I have been playing music on stringed instruments for years, but am very new to the flute. I am trying to learn my first O’Carolan tune and am having a hard time with a part of it. I was wondering if some of you might have some ideas to share as to how to approach this phrase on the flute.
Play it as written. Octave jump or pedal-tone patterns like that occur a good bit in Irish music, and as you say they’re difficult but not impossible on the flute. Learning how to play them is a great exercise in embouchure development, well worth the time it takes. And it will take some time.
I say keep it the way it is. It’s a good passage to practice the jumps and is probably in the most favorable part of the flute to do so. Almost any other passage with the pedal note being the A, G, F# etc. would be much tougher, methinks. On the other hand, it’s good to have variations, though, as with all tunes, so try other things after nailing the original.

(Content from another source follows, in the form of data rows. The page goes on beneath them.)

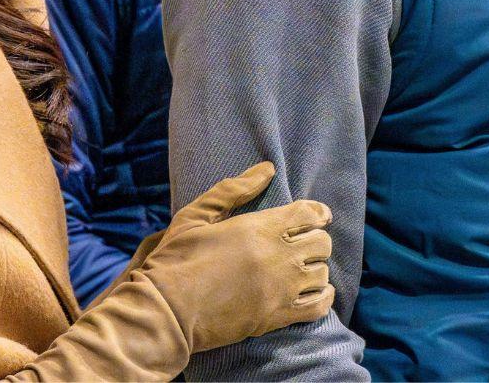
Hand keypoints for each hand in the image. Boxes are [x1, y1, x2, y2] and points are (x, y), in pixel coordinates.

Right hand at [132, 162, 333, 352]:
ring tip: (301, 269)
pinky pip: (318, 307)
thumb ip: (234, 189)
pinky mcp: (277, 318)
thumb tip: (267, 169)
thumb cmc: (176, 259)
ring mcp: (281, 290)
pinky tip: (311, 293)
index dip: (317, 212)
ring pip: (322, 274)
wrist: (166, 312)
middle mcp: (278, 257)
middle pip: (321, 243)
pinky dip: (321, 298)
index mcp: (259, 228)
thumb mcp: (197, 215)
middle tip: (302, 243)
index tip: (317, 216)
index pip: (308, 213)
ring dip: (315, 268)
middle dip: (316, 239)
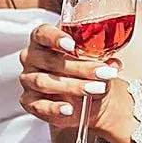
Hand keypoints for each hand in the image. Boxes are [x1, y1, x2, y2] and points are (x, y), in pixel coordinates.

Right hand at [18, 23, 132, 142]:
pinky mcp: (29, 101)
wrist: (85, 99)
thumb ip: (103, 59)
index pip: (42, 33)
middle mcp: (32, 58)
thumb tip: (113, 63)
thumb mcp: (95, 61)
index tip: (72, 44)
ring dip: (73, 86)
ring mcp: (28, 80)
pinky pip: (39, 105)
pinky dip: (55, 109)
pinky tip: (69, 109)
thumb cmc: (84, 72)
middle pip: (50, 60)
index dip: (55, 37)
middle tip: (103, 72)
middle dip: (80, 67)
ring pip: (44, 82)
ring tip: (97, 89)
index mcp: (43, 40)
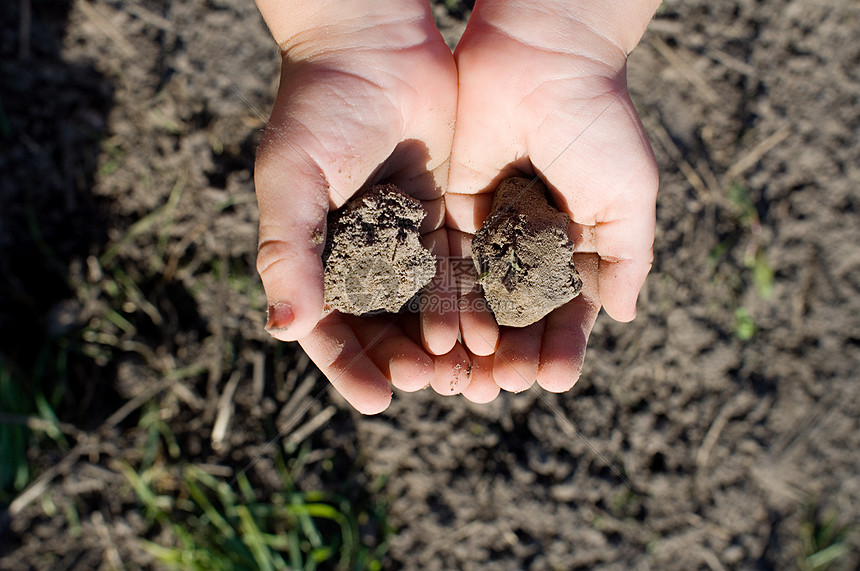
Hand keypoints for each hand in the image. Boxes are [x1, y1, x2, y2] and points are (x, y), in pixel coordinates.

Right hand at [254, 1, 462, 412]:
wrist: (373, 47)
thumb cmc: (318, 110)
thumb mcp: (291, 181)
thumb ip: (288, 253)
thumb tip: (283, 330)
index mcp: (312, 254)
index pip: (328, 327)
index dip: (349, 366)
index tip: (376, 400)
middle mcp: (356, 255)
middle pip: (379, 326)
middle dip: (402, 360)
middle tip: (430, 385)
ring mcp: (400, 238)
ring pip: (420, 308)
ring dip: (441, 344)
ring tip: (467, 375)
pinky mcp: (440, 216)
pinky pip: (455, 270)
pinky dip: (468, 303)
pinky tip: (488, 332)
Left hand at [446, 1, 659, 396]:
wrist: (544, 57)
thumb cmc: (598, 124)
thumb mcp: (629, 196)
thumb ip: (629, 257)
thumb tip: (625, 316)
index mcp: (577, 242)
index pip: (568, 308)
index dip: (563, 345)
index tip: (555, 379)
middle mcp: (530, 243)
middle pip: (520, 314)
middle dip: (514, 352)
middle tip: (504, 387)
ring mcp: (490, 228)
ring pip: (481, 299)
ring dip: (477, 341)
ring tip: (472, 378)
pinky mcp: (451, 209)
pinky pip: (447, 264)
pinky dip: (447, 303)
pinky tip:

In this case, though, there is no “original” available. You can pick and choose among the roughly 2,647 versions of O’Carolan’s Draught, probably none of which is exactly how O’Carolan himself composed it.
Doing the octave jumps is indeed good practice, just be sure it’s also good music.
Lots of good suggestions. As John mentioned, last night I worked on the octave jumps and now can do that pretty well, but I like Brad’s way of playing the tune better. I think it sounds more interesting.
MTGuru’w way of breaking it down to the basics and showing many variations based on that was helpful as well, and I like some of his interesting variations too.
Not if you can do it without making it sound like you are glottal-stopping. Lots of good flute players put glottal stops in places you’d never guess by listening to them.
And I agree with Brad in that some different variation of what was written here might make better music of the tune. I was just looking at the abc without knowing which tune it was, because the name wasn’t put on it. Could be I don’t even play it myself. Which one is it?
Thanks. The reason I asked was that I also came to flute from mandolin and that was one of several tunes I already knew where I had problems with the pedal notes (others included the Harvest Home). Glottal stop was a ‘quick fix’ whilst I was probably still blowing the second octave too hard. Coming to try it now after your suggestion above I realised that not using the stop forces work on the embouchure and is a bit more ‘delicate’.